Hi
I’m trying to estimate a simple model where an observable variable depends on the product between a latent state with an AR process and an observable exogenous variable. Here is the code (skipping a few steps, which are included in the attachment):
var mi_hh mpti q_inv_hh;
varexo e e_mpti q_inv_hh_obs;
model(linear);
mi_hh = q_inv_hh*mpti + e;
mpti = rrho_1 * mpti(-1) + rrho_2 * mpti(-2) + e_mpti;
q_inv_hh = q_inv_hh_obs;
end;
varobs mi_hh q_inv_hh;
estimation(datafile=country_data);
So mpti is the time varying coefficient, and q_inv_hh_obs is the exogenous variable. Dynare says that the model is non-linear which, strictly speaking, is true, given the first equation is the product of two endogenous variables. However, varobs only takes endogenous variables, so I always have to define q_inv_hh as endogenous. Any suggestions on how to solve this conundrum?
thanks
country_data.mat (1.7 KB)
mod_test.mod (588 Bytes)
It seems as if Dynare is not well suited for this exercise. Is the plan to have forward looking aspects in the model? And do you need to solve a full filtering problem? Or could you use a conditional likelihood?
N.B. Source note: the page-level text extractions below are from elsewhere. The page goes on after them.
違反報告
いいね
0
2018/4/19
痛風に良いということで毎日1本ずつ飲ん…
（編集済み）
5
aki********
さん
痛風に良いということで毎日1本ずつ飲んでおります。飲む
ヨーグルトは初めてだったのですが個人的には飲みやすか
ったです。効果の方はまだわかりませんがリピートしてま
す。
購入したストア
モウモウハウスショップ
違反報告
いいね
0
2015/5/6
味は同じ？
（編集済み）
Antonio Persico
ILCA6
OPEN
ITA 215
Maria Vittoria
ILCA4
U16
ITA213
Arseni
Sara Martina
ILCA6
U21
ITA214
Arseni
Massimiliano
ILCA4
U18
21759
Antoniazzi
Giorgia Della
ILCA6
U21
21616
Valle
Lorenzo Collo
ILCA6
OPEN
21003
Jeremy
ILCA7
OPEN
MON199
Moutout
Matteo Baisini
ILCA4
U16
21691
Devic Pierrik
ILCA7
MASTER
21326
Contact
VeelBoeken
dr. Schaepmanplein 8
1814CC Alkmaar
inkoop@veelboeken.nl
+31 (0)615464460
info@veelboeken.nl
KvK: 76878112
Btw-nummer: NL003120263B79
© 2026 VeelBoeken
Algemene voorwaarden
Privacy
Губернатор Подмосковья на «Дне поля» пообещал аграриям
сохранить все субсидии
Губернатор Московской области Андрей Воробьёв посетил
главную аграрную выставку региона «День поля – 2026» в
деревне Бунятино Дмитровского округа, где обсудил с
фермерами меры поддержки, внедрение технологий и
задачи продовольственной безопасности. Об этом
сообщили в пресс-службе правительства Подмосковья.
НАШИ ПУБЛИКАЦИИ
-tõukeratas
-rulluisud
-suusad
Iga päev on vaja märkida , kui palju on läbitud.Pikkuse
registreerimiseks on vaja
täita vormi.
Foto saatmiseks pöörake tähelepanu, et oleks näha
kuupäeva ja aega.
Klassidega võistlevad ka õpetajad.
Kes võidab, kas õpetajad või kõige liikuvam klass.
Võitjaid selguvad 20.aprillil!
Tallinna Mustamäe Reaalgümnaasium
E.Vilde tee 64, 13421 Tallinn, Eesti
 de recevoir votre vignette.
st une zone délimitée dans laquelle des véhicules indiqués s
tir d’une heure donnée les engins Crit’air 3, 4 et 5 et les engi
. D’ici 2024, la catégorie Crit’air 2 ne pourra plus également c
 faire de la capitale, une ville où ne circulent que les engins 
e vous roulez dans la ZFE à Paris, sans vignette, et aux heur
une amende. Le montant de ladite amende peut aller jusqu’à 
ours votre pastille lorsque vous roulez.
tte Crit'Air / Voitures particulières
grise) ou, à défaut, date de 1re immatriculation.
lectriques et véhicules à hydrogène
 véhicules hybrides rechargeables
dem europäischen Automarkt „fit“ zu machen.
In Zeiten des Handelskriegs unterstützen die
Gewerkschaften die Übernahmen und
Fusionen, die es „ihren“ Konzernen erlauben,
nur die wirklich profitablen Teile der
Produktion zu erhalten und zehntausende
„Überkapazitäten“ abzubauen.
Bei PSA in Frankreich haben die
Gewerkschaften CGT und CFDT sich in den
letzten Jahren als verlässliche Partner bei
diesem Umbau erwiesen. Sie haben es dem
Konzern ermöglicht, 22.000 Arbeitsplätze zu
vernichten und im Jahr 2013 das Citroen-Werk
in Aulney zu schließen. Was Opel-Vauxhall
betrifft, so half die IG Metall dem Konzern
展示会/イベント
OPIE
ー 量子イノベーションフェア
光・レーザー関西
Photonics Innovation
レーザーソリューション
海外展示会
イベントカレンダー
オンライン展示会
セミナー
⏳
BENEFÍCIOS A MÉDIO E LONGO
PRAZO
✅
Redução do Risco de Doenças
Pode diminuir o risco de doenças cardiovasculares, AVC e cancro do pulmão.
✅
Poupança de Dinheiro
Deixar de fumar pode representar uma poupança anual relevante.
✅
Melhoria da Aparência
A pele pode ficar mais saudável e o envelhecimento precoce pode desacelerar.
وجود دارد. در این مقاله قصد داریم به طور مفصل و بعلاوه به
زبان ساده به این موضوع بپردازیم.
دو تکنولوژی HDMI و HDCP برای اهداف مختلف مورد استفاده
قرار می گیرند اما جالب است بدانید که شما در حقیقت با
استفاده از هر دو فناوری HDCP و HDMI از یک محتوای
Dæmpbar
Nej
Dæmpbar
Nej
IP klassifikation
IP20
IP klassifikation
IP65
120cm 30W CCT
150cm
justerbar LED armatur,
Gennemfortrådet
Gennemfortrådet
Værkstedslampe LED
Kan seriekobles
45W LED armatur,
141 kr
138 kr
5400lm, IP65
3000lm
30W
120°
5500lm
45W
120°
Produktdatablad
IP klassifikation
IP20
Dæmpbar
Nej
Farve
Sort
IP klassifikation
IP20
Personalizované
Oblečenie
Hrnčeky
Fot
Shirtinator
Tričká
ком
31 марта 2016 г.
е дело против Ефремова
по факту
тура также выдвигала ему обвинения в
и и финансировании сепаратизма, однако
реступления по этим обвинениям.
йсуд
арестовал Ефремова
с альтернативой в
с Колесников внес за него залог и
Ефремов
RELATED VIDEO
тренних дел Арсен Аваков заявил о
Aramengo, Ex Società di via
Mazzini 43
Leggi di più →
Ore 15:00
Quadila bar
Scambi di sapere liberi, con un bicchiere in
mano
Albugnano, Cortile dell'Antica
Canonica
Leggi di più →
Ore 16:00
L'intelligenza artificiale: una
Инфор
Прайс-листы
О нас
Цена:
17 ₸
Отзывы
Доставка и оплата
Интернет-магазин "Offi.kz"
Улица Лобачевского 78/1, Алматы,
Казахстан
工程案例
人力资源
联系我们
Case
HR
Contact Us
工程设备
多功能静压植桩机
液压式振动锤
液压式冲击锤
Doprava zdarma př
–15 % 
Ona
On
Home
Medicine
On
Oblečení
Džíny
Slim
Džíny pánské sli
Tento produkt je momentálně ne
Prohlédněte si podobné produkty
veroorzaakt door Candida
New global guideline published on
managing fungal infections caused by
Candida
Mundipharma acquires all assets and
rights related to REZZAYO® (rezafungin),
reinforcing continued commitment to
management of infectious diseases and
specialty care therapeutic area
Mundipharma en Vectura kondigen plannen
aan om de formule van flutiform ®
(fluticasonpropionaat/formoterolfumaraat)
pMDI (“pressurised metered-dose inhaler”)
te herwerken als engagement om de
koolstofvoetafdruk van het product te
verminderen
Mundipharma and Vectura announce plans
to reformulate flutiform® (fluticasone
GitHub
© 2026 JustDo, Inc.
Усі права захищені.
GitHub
Hi, thanks for the answer.
Yeah, it would seem so, but other toolkits (like Fabio Canova’s toolkit or Julia MacroModelling) have other limitations (e.g., FC does not do the linearization bit that I need, as the final model has non-linear terms, and Dynare has, nor does it allow one to have more than 1 lag with stochastic trend spec). So maybe I need to compromise on the model spec.
To answer your questions: although it would be nice to have the option to incorporate forward-looking aspects into the model, it’s not essential. I do need to estimate the latent variables and their covariances though. Do you have any suggestions for alternative toolkits?
But you are not interested in any stochastic effects the exogenous observed variable may have? Linearization will kill that. So essentially you have a state space system
\begin{align}
x_t&=Gx_{t-1} + \varepsilon_t\\
y_t&=H_tx_t+\nu_t
\end{align}
where H_t is a known fixed matrix.
Yeah that’s a (simpler) version of the model I want to estimate. In practice I’m building up to have something like:
z_t = …
x_t = …
y_t = H_t x_t *f(x_t,z_t) + z_t * g(x_t,z_t) +nu_t
where z_t is another state variable, H_t is observable, and f and g are non-linear functions of x and z. I need estimates of x and z, plus their AR parameters and the covariances.
This is why I need linearization. Otherwise, I need particle filtering or some other non-linear estimation tech, as I understand it. I wish to avoid this because of speed concerns.